What to produce - Retrieve every line from the records in which the word "Доступно" occurs.

[Collection entries]
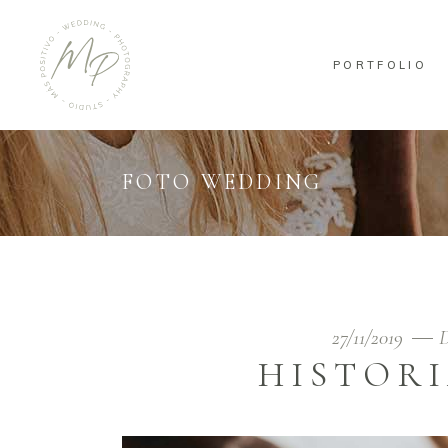
PORTFOLIO
FOTO WEDDING
27/11/2019
D
HISTORI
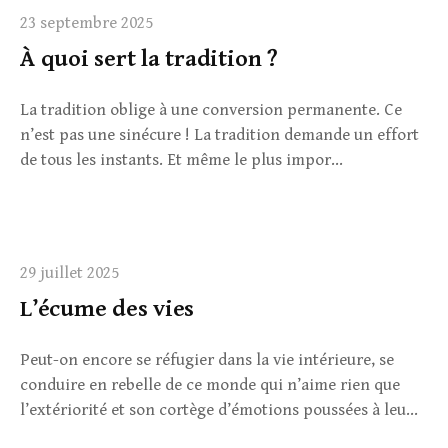
23 septembre 2025
À quoi sert la tradition ?
La tra­di­tion oblige à une con­ver­sion per­ma­nente. Ce
n’est pas une sinécure ! La tra­di­tion demande un effort
de tous les instants. Et même le plus impor­...
29 juillet 2025
L’écume des vies
Peut-on encore se réfugier dans la vie intérieure, se
conduire en rebelle de ce monde qui n’aime rien que
l’extériorité et son cortège d’émotions poussées à leu...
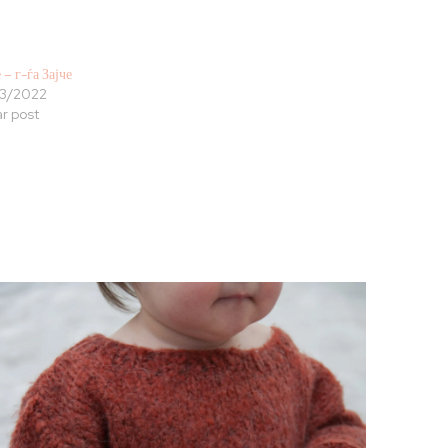
 – г-ѓа Зајче
3/2022
ar post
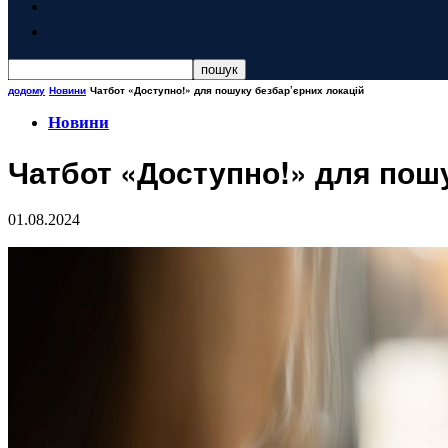
додому
Новини
Чатбот «Доступно!» для пошуку безбар’єрних локацій
Новини
Чатбот «Доступно!» для пошу
01.08.2024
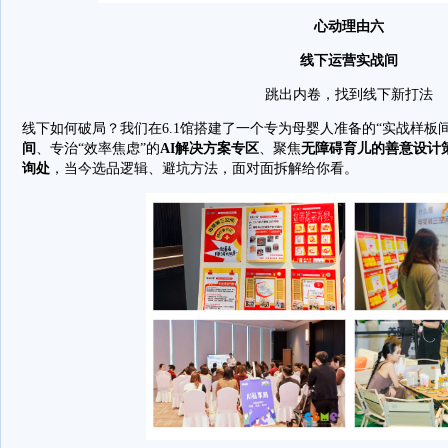
心动理由六
线下运营实战间
跳出内卷，找到线下新打法
线下如何破局？我们在6.1馆搭建了一个专为母婴人准备的“实战样板间
间
、专治“效率焦虑”的
AI解决方案专区
、聚焦
无障碍育儿的善意设计
询处
，当今选品逻辑、避坑方法，面对面拆解给你看。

Worked solution -
Чатбот «Доступно!» для пошуку безбар’єрних локацій
Чатбот «Доступно!» для пошу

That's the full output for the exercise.